Um, the ACA was intended by its architects to be self-destructive so that it would pave the way for single-payer. We need to repeal the ACA and replace it with a completely privatized health insurance industry, as is the case with car, home, life and renters insurance. Insurance companies will be free to offer any type of plan they want, and consumers will be free to purchase just the plan they desire and that fits their budget. Then watch as insurance rates and medical costs drop significantly as a result of free-market competition.

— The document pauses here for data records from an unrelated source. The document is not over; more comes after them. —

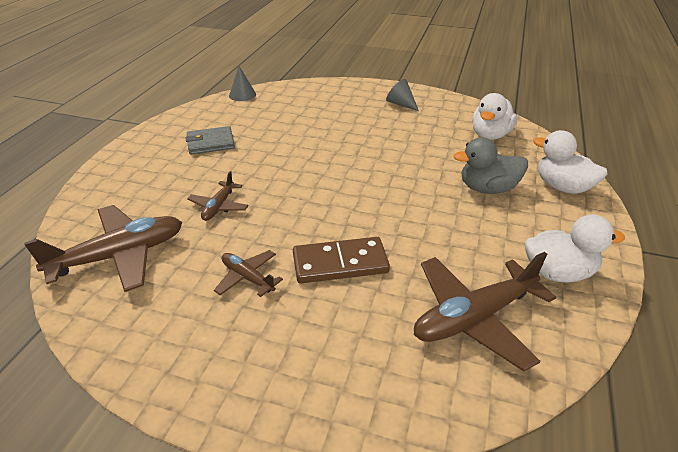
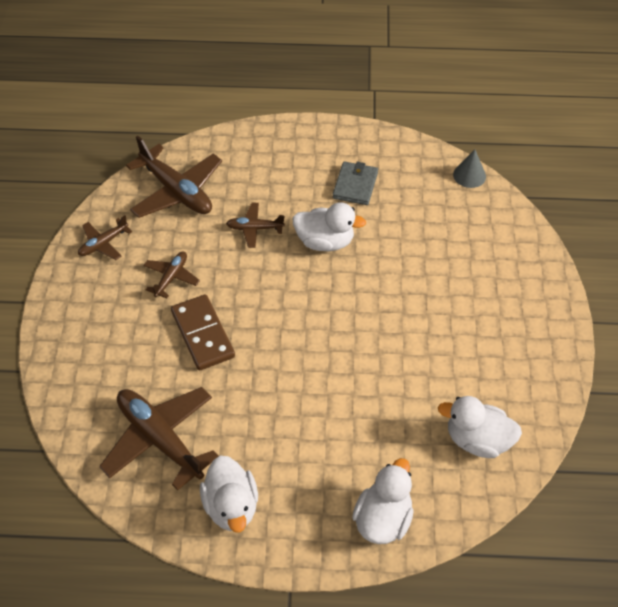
camera: 75 degrees right, 15 degrees up
grey wallet [186,126,235,155] -> grey wallet turned 45 degrees clockwise [333,161,378,205]
grey cone [386,79,419,111] -> none
grey duck [453,137,528,194] -> none
none -> brown plane [78,215,132,260]
none -> white duck [293,202,366,251]

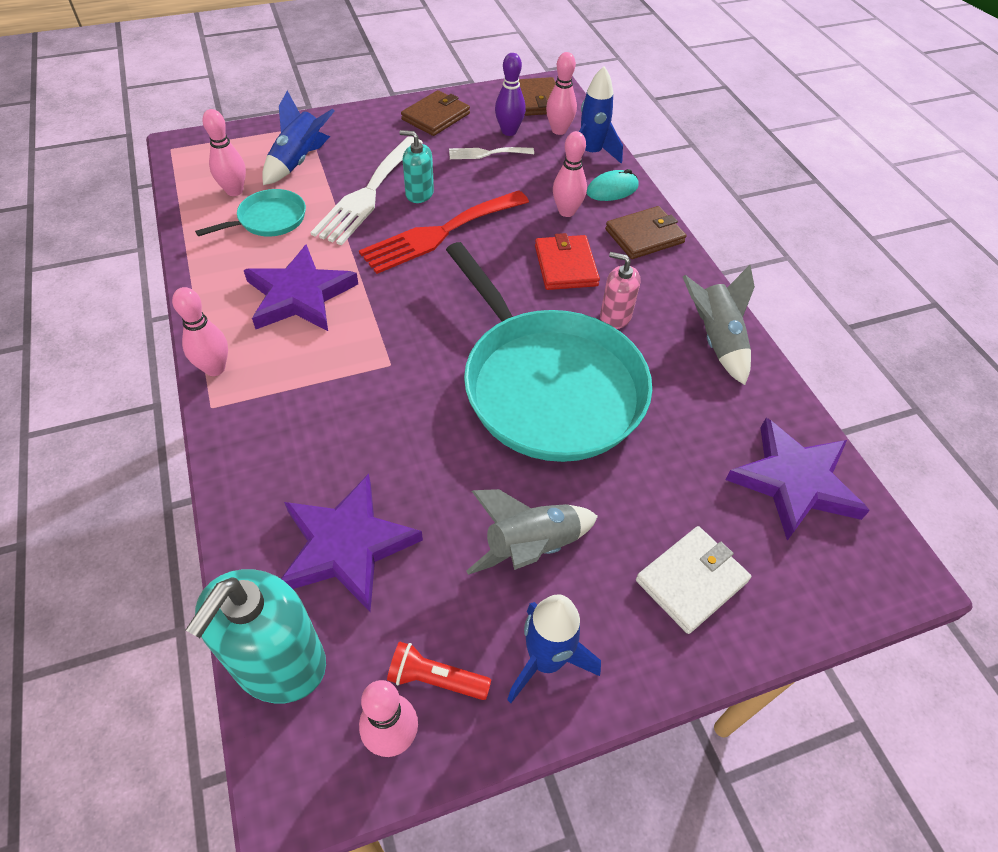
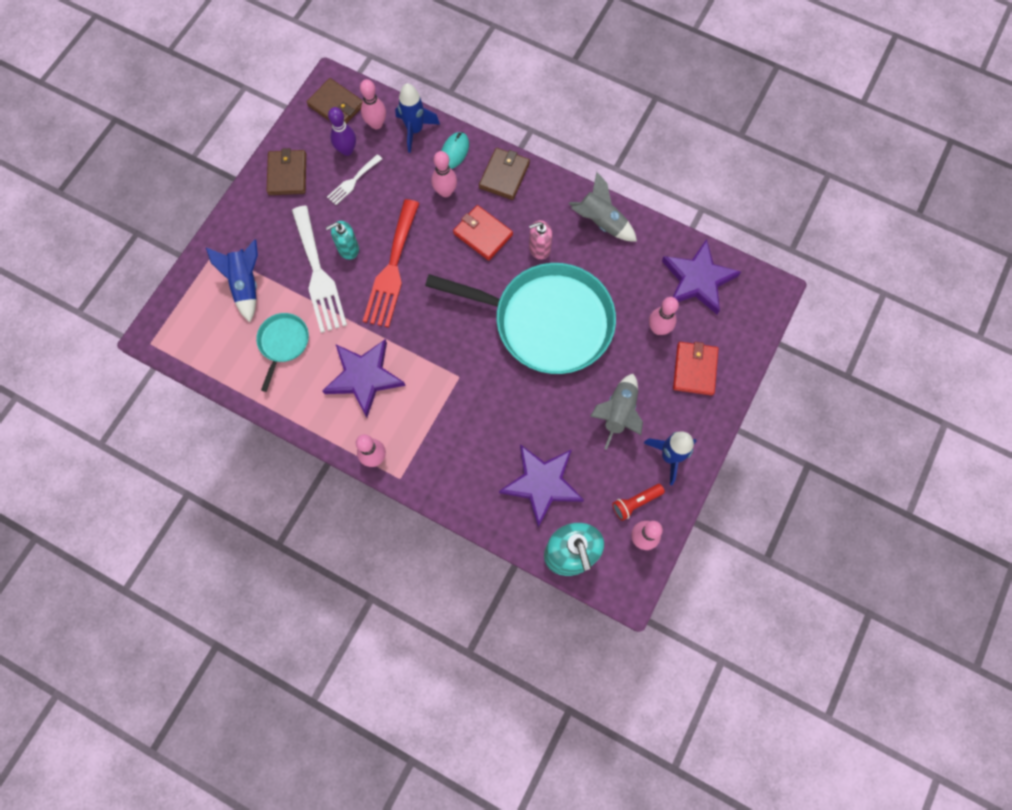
camera: 40 degrees left, 20 degrees up
pink bowling pin [202,109,246,196] -> pink bowling pin moved to [649,297,679,335]
white wallet [636,526,751,634] -> red wallet [673,342,719,396]

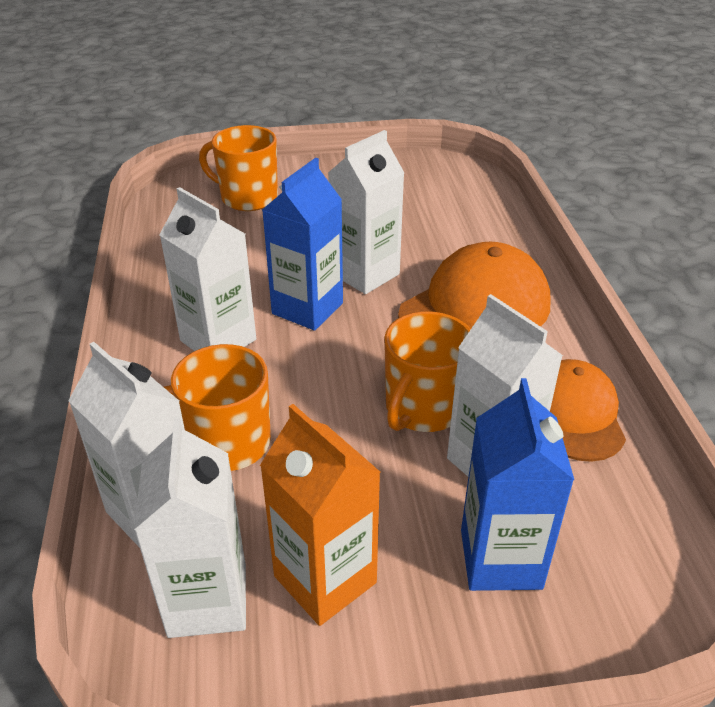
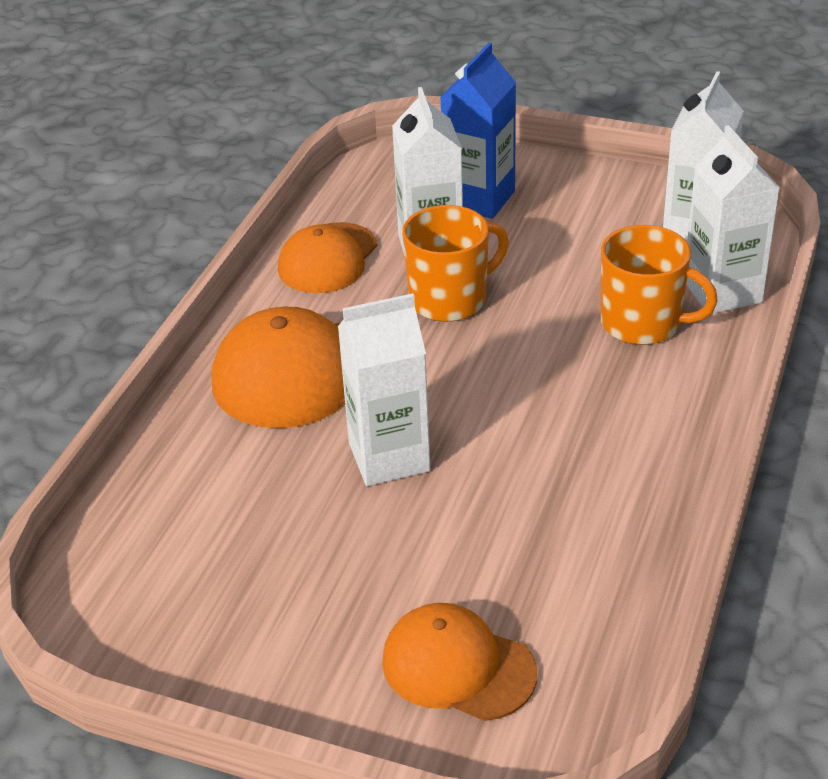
camera: 150 degrees left, 0 degrees up
white carton [159,187,256,351] -> none
orange mug [199,125,278,211] -> orange cap [382,603,537,721]
orange carton [260,404,381,626] -> none
blue carton [262,158,343,331] -> none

The ACA is bankrupt. Aetna and Blue Cross are saying it is unsustainable and they will soon need to pull out completely, only retaining private company plants. Blue Cross has already cancelled in California individual plans .
The ACA is bankrupt .
Face the facts.
Death Panels. The euthanasia steamroller that last year engulfed our state for California will end in its logical conclusion: infanticide and eugenics. The Church should be unequivocal in its support of Saint John Paul’s culture of death and culture of life. But it is not because our leaders promote Cultural Marxism, the same societal policies brought to you by the Bolshevik Revolution.
A very insightful text and video on what the current Culture War in the Catholic Church means is found here:
https://voiceofthefamily.com/dr-anca-maria-cernea-cultural-marxism-a-threat-to-the-family/
You’d better believe it’s a culture war! The U.S. bishops are out to lunch, too.

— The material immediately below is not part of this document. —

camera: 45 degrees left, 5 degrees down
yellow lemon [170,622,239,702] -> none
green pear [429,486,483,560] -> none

But yesterday Evangelical Christians issued a respectable, admirable “Nashville Statement” expressing how authentic Christians should respond to the culture war concerning marriage, sex and gender. Some Evangelicals are more Catholic than some Catholics, including priests and bishops.
Speaking of which, Fr. James Martin, S.J. today issued tweets in response to the Nashville Statement that show his ignorance and his lack of commitment to the teachings of Christ and to Catholic faith. Deplorable!
It is Time that Our Bishops speak out and strongly denounce the Violent Evil that is Destroying the Nation that gave Them and Us Religious Freedom:
OPINION | The real threat to our republic is the Orwellian Antifa
https://thehill.com/blogs/pundits-blog/the-administration/348137-the-real-threat-to-our-republic-is-the-orwellian-antifa?
Over the past few months, we have finally entered the fully realized historical revisionism promised in George Orwell’s “1984,” in which the motto, “Who controls the present controls the past. Who controls the past controls the future,” was central to shaping the book’s dystopian world
there is only one group that seeks to systematically and violently achieve its goals here in the United States on a…
https://thehill.com/blogs/pundits-blog/the-administration/348137-the-real-threat-to-our-republic-is-the-orwellian-antifa?
– there is only one group that seeks to systematically and violently achieve its goals here in the United States on a broad scale: the so-called “anti-fascist” movement, now commonly called “Antifa.” And the goal? It’s not “anti-fascist” or “anti-racist” as they attempt to portray themselves. It’s the systematic elimination of free speech, free assembly, and free thought via any means necessary, including violent protest, the media and Orwellian revisionism.